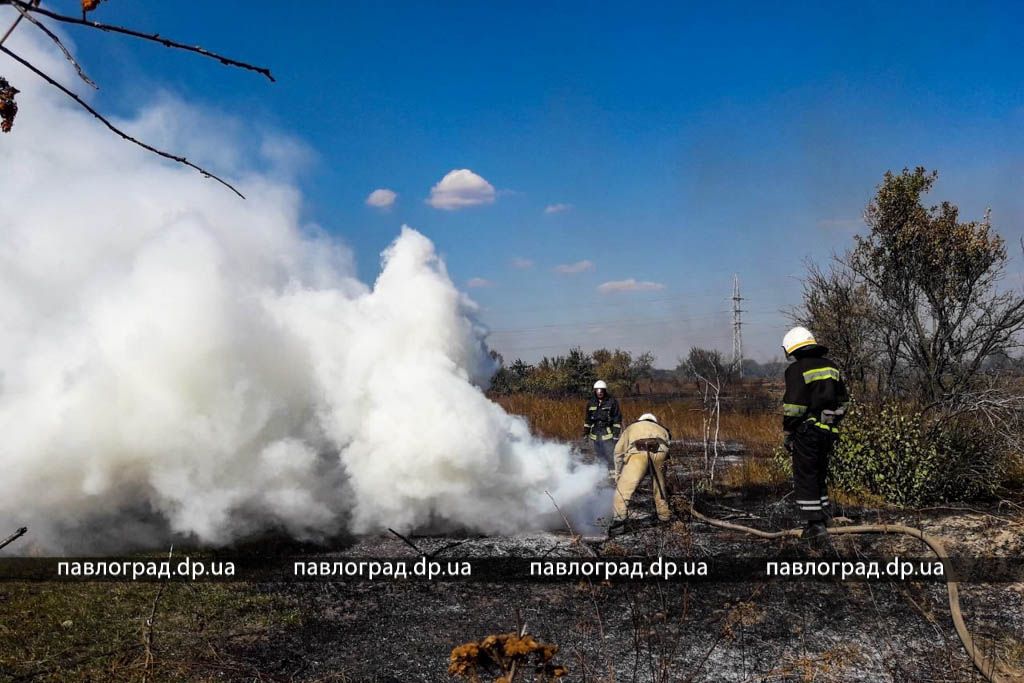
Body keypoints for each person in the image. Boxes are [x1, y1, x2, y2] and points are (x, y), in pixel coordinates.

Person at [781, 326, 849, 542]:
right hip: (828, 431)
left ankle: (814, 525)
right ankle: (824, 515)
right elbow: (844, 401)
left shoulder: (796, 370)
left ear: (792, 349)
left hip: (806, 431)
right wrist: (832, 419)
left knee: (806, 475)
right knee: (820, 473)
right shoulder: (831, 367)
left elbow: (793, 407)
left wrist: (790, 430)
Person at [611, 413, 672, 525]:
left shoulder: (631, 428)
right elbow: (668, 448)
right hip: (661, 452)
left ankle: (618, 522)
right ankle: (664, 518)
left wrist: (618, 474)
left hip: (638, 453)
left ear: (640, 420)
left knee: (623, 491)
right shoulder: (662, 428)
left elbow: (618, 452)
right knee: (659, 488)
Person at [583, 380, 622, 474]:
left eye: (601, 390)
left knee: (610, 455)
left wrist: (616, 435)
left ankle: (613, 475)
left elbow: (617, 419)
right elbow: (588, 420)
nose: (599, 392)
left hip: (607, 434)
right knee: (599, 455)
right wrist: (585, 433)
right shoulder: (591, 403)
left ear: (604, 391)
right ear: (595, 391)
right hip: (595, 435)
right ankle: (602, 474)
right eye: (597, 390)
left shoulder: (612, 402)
++++++++
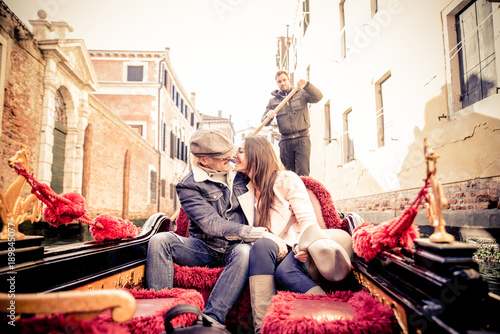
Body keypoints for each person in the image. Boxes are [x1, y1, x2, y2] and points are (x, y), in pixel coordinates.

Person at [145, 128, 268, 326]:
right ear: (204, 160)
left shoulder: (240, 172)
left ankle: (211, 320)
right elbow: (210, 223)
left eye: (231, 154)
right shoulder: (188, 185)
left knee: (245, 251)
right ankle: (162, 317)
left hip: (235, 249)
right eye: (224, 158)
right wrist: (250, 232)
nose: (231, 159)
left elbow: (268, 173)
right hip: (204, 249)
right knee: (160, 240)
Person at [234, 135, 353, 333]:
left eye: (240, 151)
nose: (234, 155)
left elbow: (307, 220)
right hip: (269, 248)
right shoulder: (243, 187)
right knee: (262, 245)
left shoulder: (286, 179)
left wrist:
++++++++
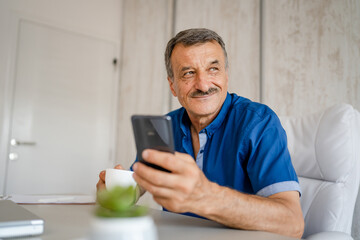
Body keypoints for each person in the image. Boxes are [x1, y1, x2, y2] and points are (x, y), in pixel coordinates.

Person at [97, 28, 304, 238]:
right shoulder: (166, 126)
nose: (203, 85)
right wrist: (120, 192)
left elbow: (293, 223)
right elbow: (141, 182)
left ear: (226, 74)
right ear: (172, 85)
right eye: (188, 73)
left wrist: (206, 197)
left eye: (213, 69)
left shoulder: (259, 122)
++++++++
> **Task description**: Please go through the data above and copy every line that has the word "knee".

> **Reply to the exercise**:
left knee: (806, 475)
right knee: (820, 473)
left knee: (623, 491)
right knee: (659, 488)
left knee: (610, 455)
right knee: (599, 455)
left knee: (245, 251)
right knee: (160, 240)
right knee: (262, 245)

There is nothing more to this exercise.